• **REQUIRED ACTION**
Please copy the last part of the entries exactly: the line that has "X142465000Y-111500000D03*" and every line up to and including the end, nothing more.

-=-=-

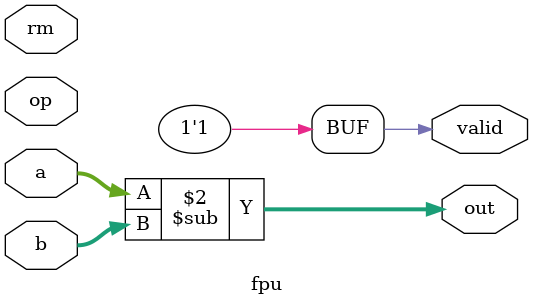
<source format=sv>
module fpu (
    input [31:0] a,
    input [31:0] b,
    input [1:0] op,
    input [2:0] rm,
    output reg [31:0] out,
    output reg valid

);
always @(*) begin    
    valid <= 1'b1;
    out <= a - b;
end
endmodule
</source>
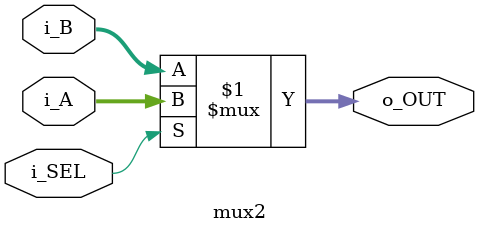
<source format=v>
`timescale 1ns / 1ps

module mux2
	#(
		parameter NB_DATA = 5
	)
    (
    input i_SEL,
    input [NB_DATA-1:0] i_A,
    input [NB_DATA-1:0] i_B,
    output [NB_DATA-1:0] o_OUT
    );

    assign o_OUT = (i_SEL) ? i_A : i_B;

endmodule
</source>
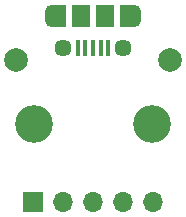
<source format=gts>
G04 #@! TF.GenerationSoftware,KiCad,Pcbnew,(6.0.4-0)*
G04 #@! TF.CreationDate,2022-10-21T13:57:14+02:00*
G04 #@! TF.ProjectId,SL_MicroUSB-Breakout,534c5f4d-6963-4726-9f55-53422d427265,rev?*
G04 #@! TF.SameCoordinates,Original*
G04 #@! TF.FileFunction,Soldermask,Top*
G04 #@! TF.FilePolarity,Negative*
%FSLAX46Y46*%
G04 Gerber Fmt 4.6, Leading zero omitted, Abs format (unit mm)*
G04 Created by KiCad (PCBNEW (6.0.4-0)) date 2022-10-21 13:57:14*
%MOMM*%
%LPD*%
G01*
G04 APERTURE LIST*
%ADD10R,0.400000X1.350000*%
%ADD11R,1.200000X1.900000*%
%ADD12R,1.500000X1.900000*%
%ADD13O,1.200000X1.900000*%
%ADD14C,1.450000*%
%ADD15R,1.700000X1.700000*%
%ADD16O,1.700000X1.700000*%
%ADD17C,2.000000*%
%ADD18C,3.200000*%
G04 APERTURE END LIST*
D10*
X146300000Y-98462500D03*
X145650000Y-98462500D03*
X145000000Y-98462500D03*
X144350000Y-98462500D03*
X143700000Y-98462500D03*
D11*
X142100000Y-95762500D03*
D12*
X144000000Y-95762500D03*
X146000000Y-95762500D03*
D13*
X148500000Y-95762500D03*
X141500000Y-95762500D03*
D14*
X147500000Y-98462500D03*
D11*
X147900000Y-95762500D03*
D14*
X142500000Y-98462500D03*
D15*
X139925000Y-111500000D03*
D16*
X142465000Y-111500000D03*
X145005000Y-111500000D03*
X147545000Y-111500000D03*
X150085000Y-111500000D03*
D17*
X138500000Y-99500000D03*
D18*
X140000000Y-104950000D03*
X150000000Y-104950000D03*
D17*
X151500000Y-99500000D03*
M02*

</source>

-=-=-

• **OUTPUT**
X142465000Y-111500000D03*
X145005000Y-111500000D03*
X147545000Y-111500000D03*
X150085000Y-111500000D03*
D17*
X138500000Y-99500000D03*
D18*
X140000000Y-104950000D03*
X150000000Y-104950000D03*
D17*
X151500000Y-99500000D03*
M02*

</source>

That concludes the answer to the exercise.